[Named joint coordinates]

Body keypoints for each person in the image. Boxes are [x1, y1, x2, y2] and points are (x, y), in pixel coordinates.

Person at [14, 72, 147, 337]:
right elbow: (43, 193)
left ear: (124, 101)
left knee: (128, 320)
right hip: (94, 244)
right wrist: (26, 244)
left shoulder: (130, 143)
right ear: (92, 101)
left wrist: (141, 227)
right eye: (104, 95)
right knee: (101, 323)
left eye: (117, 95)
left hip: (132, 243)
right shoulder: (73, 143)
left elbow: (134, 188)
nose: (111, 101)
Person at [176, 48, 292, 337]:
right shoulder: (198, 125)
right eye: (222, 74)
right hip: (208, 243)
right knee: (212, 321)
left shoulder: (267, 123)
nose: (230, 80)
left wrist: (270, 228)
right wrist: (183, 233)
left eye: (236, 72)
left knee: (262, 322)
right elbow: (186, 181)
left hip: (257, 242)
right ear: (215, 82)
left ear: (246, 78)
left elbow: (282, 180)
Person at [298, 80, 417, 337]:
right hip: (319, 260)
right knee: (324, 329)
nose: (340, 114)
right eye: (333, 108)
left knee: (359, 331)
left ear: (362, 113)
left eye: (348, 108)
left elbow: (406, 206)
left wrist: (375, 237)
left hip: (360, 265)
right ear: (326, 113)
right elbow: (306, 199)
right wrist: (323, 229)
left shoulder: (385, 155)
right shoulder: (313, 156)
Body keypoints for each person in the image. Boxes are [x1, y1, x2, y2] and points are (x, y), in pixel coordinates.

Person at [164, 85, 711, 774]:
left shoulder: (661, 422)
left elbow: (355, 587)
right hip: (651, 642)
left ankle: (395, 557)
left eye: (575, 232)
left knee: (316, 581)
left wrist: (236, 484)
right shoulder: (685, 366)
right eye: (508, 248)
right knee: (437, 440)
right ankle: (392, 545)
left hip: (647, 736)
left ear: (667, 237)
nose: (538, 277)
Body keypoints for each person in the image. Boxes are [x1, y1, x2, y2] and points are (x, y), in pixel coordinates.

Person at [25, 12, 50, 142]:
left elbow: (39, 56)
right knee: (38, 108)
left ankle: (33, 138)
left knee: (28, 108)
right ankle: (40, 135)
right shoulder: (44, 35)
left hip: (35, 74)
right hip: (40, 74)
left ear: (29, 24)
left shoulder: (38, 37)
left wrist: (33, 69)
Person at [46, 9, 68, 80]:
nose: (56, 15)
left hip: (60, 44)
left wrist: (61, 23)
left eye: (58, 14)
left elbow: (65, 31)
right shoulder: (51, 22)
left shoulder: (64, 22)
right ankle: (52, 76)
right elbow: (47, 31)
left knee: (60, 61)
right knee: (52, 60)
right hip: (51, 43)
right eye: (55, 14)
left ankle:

EXERCISE GOAL ▸ When you answer, set down the entries above precisely as they read.

EXERCISE ANSWER ▸
Body keypoints for each person in the image. Boxes are [x1, y1, x2, y2] and points are (x, y), in pixel coordinates.

Person at [14, 72, 147, 337]:
right elbow: (43, 193)
left ear: (124, 101)
left knee: (128, 320)
right hip: (94, 244)
right wrist: (26, 244)
left shoulder: (130, 143)
right ear: (92, 101)
left wrist: (141, 227)
right eye: (104, 95)
right knee: (101, 323)
left eye: (117, 95)
left hip: (132, 243)
right shoulder: (73, 143)
left elbow: (134, 188)
nose: (111, 101)
Person at [176, 48, 292, 337]:
right shoulder: (198, 125)
right eye: (222, 74)
right hip: (208, 243)
right knee: (212, 321)
left shoulder: (267, 123)
nose: (230, 80)
left wrist: (270, 228)
right wrist: (183, 233)
left eye: (236, 72)
left knee: (262, 322)
right elbow: (186, 181)
left hip: (257, 242)
right ear: (215, 82)
left ear: (246, 78)
left elbow: (282, 180)
Person at [298, 80, 417, 337]:
right hip: (319, 260)
right knee: (324, 329)
nose: (340, 114)
right eye: (333, 108)
left knee: (359, 331)
left ear: (362, 113)
left eye: (348, 108)
left elbow: (406, 206)
left wrist: (375, 237)
left hip: (360, 265)
right ear: (326, 113)
right elbow: (306, 199)
right wrist: (323, 229)
left shoulder: (385, 155)
right shoulder: (313, 156)
Body keypoints for each person in the image. Boxes are [x1, y1, x2, y2] and points are (x, y), in pixel coordinates.

Person at [164, 85, 711, 774]:
left shoulder: (661, 422)
left elbow: (355, 587)
right hip: (651, 642)
left ankle: (395, 557)
left eye: (575, 232)
left knee: (316, 581)
left wrist: (236, 484)
right shoulder: (685, 366)
right eye: (508, 248)
right knee: (437, 440)
right ankle: (392, 545)
left hip: (647, 736)
left ear: (667, 237)
nose: (538, 277)
Body keypoints for each person in the image. Boxes are [x1, y1, x2, y2] and points are (x, y), in pixel coordinates.

Person at [25, 12, 50, 142]:
left elbow: (39, 56)
right knee: (38, 108)
left ankle: (33, 138)
left knee: (28, 108)
right ankle: (40, 135)
right shoulder: (44, 35)
left hip: (35, 74)
right hip: (40, 74)
left ear: (29, 24)
left shoulder: (38, 37)
left wrist: (33, 69)
Person at [46, 9, 68, 80]:
nose: (56, 15)
left hip: (60, 44)
left wrist: (61, 23)
left eye: (58, 14)
left elbow: (65, 31)
right shoulder: (51, 22)
left shoulder: (64, 22)
right ankle: (52, 76)
right elbow: (47, 31)
left knee: (60, 61)
right knee: (52, 60)
right hip: (51, 43)
right eye: (55, 14)
left ankle:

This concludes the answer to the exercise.